The participants seemed slightly bored and somewhat defiant while law enforcement spoke but showed more interest during Stanford's talk. When Kevin Grant spoke, everyone listened. One of Grant's opening comments was, "Today is May 12, 2010. What if you came home and it was May 12, 2036?" The participants fell silent, with their eyes riveted to Grant; this was to happen many times during his speech.

Grant's most powerful tactic was a visual display. He reminded the offenders that probation is the first department notified if they commit a crime. He then asked the police officers, including Chief Stewart, to stand by Reed.

"These people will talk to this man here," he said, pointing at Rhyne, "and he will look at your file, too." The police and Reed then stood behind Rhyne. "Once they capture you, they can take your case to this man," he said, moving Rhyne and the others behind Creighton. "Consider this... when you enter court and see all these people against you, it's too late. The paperwork will say, 'United States vs. you'. It may not be you, but you might be guilty by association. Whatever sentence they hand down, you're going to do it."

"Hopefully, if you haven't stopped, you will now. I love you guys and hope it works out, said Grant, taking advantage of the participant's stunned silence. With that, Grant, law enforcement and the others left the room.
++++++
### Questions on the material
#1 Translate this sentence from the report on Kevin Grant's talk into Spanish: "Grant's most powerful tactic was a visual display."
#2 Answer these from the report on Kevin Grant's talk:
(a) What date did Grant give as "today" in his opening comments?
(b) Which department did he say is the first notified if the offenders commit a crime?
(c) What did he say the paperwork will read when they enter court?
#3 Continue the report on Kevin Grant's talk, picking up right after its final sentence.
The items further down play no part in this work.
++++++
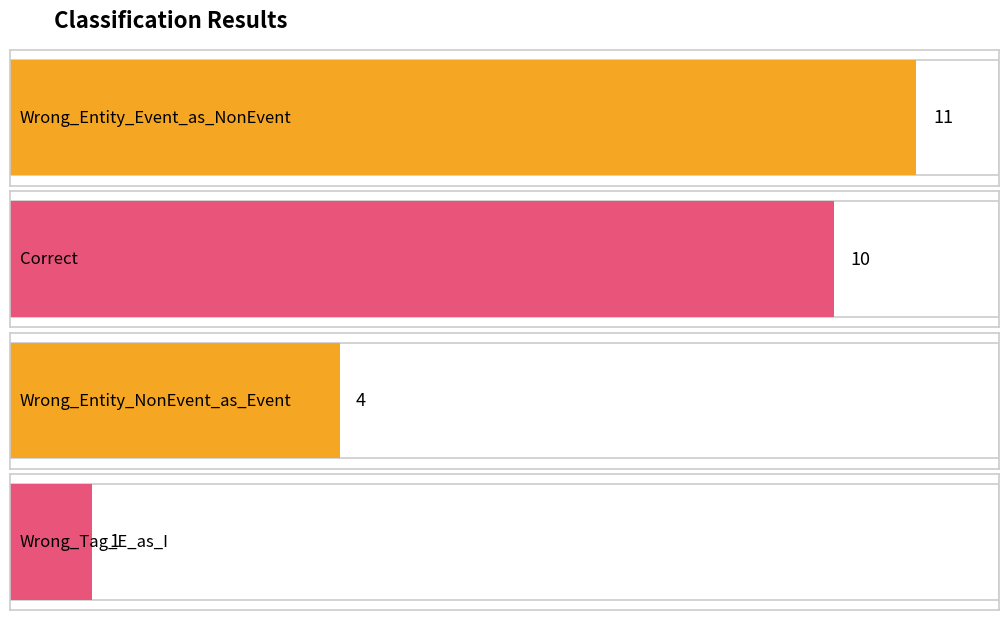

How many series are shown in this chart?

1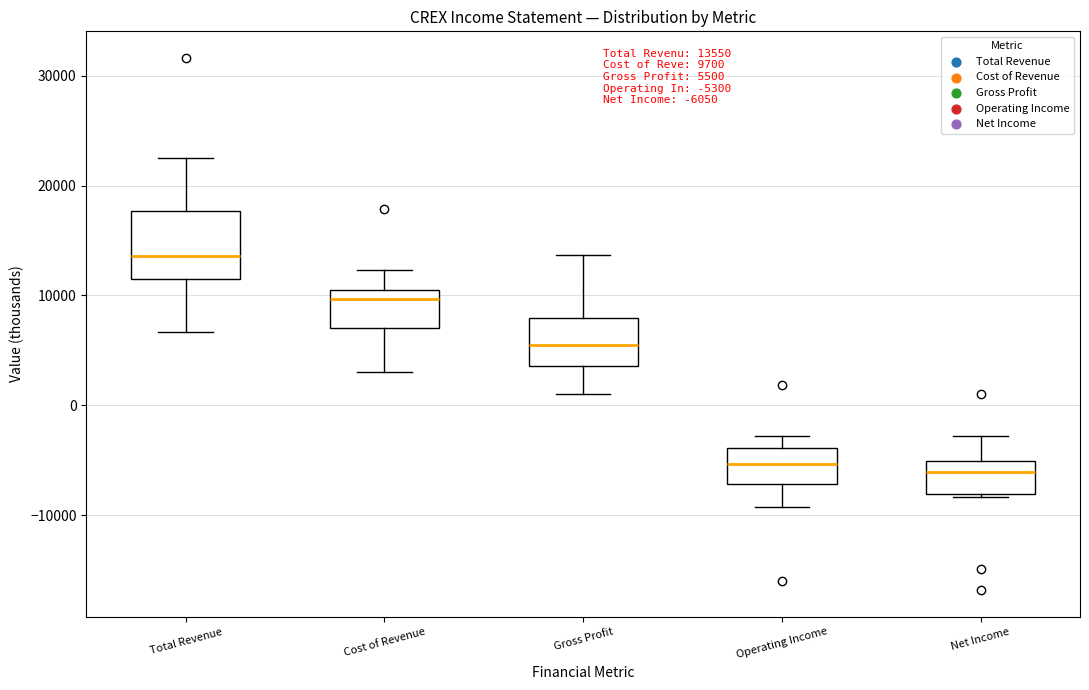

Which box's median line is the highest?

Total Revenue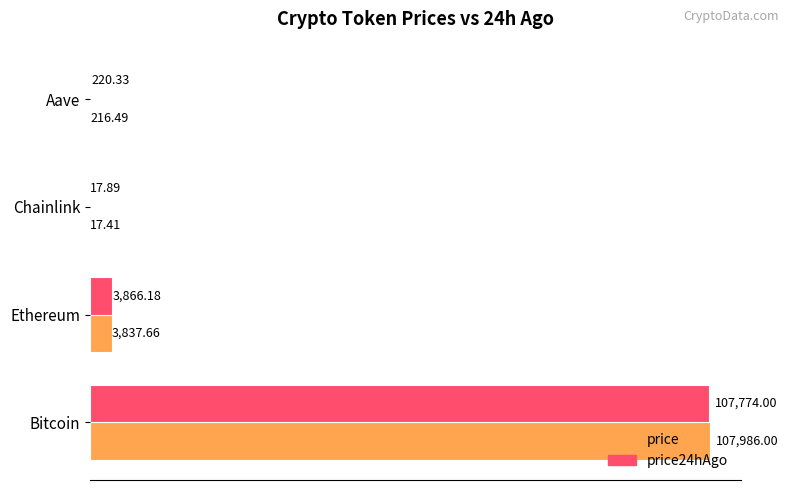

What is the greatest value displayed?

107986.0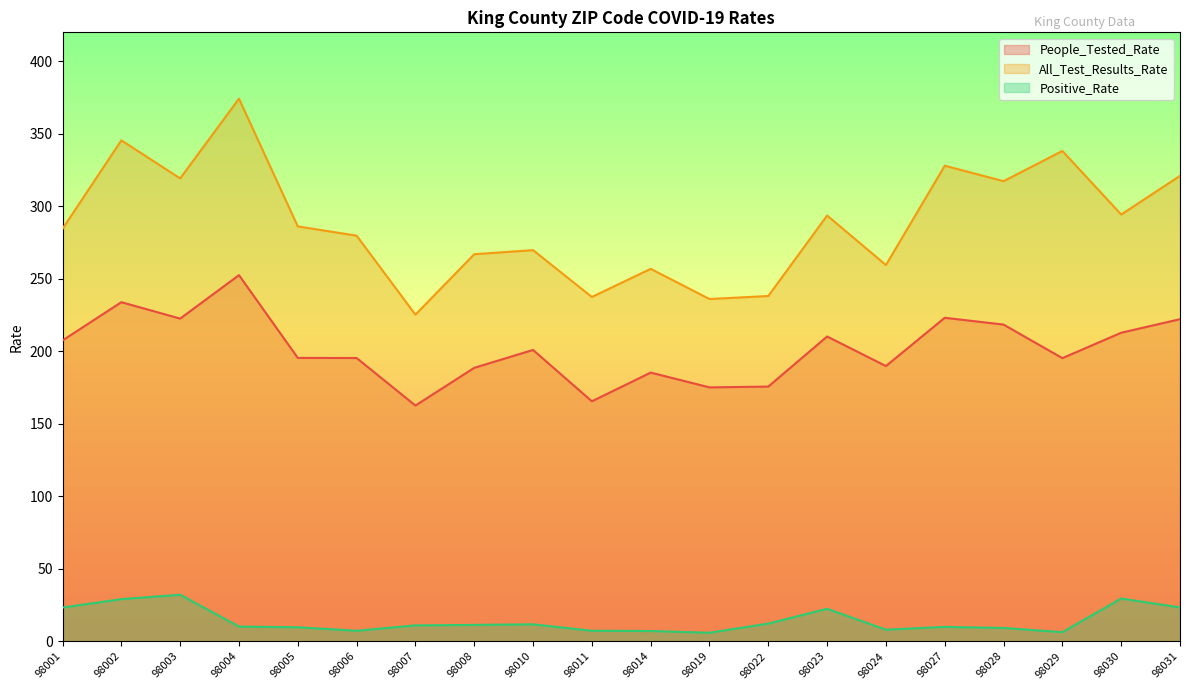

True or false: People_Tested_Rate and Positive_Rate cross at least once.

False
++++++
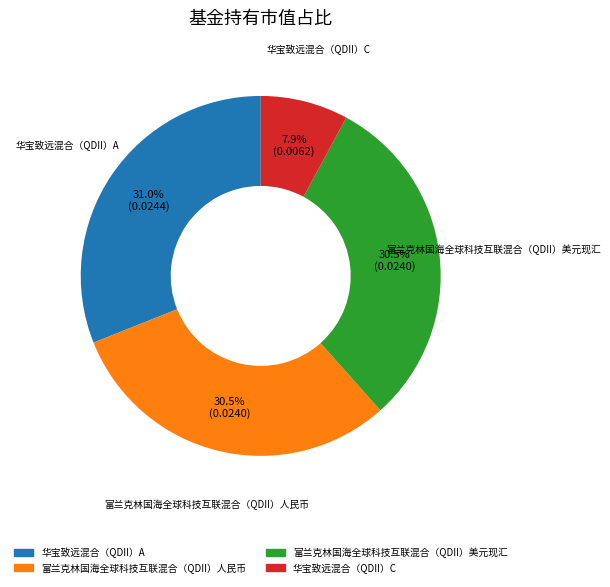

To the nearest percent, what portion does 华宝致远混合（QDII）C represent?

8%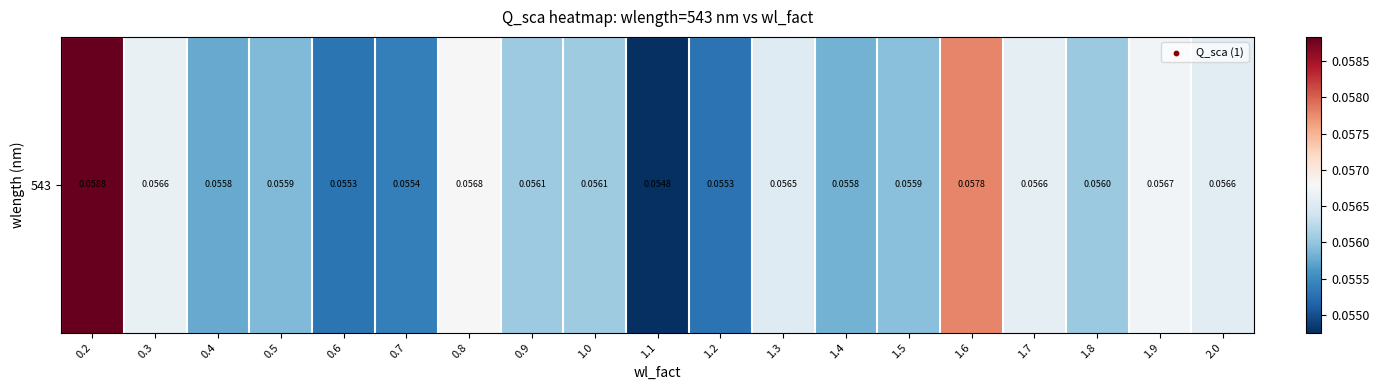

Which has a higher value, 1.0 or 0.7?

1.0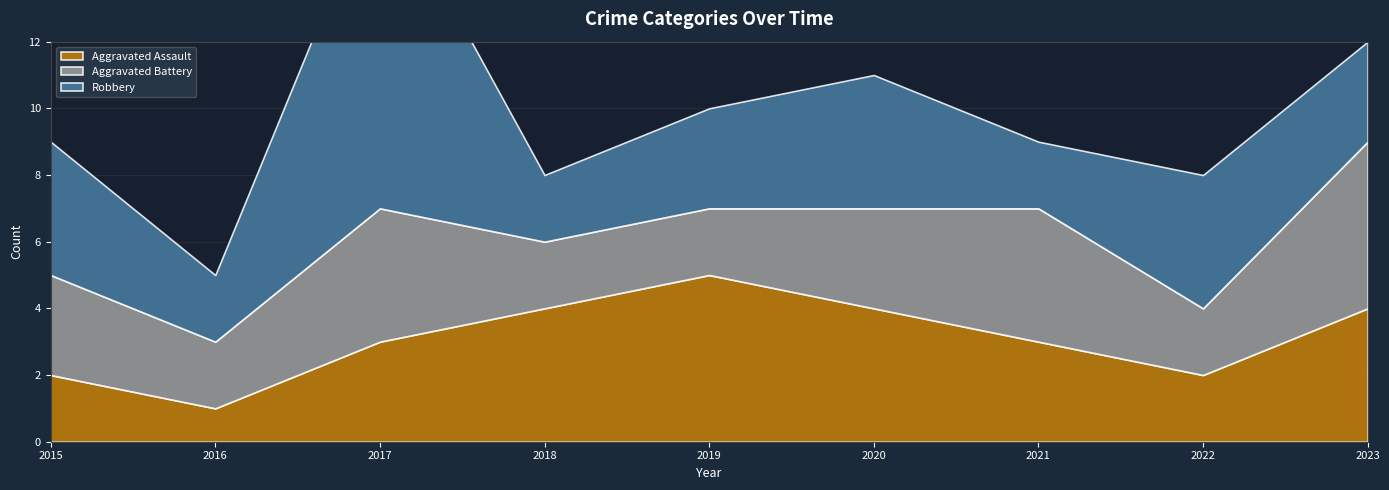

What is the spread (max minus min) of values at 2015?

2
++++++
### Answers to the exercises
#1 La táctica más poderosa de Grant fue una demostración visual.

#2
(a) May 12, 2010
(b) Probation
(c) 'United States vs. you'

#3
Youth Employment Coordinator Fabiola Camarillo introduced the various speakers from different organizations and services. Arthur Shanks spoke briefly about Cypress Mandela and its programs. Eddie Inamder from E-Waste spoke about the entrepreneurial opportunities available through his program. Intervention counselors Kristie Potter Adrian Valadez and Vy Ly offered their services to all of the participants with Potter explaining that those who have moved on successfully have done so because they have support.

Youth violence intervention and prevention staff members also offered their services to the participants. Many of the youth took advantage of this after the call-in ended, talking to the intervention staff.

Results will be discussed at the next youth violence intervention and prevention meeting. Staff is planning future meetings.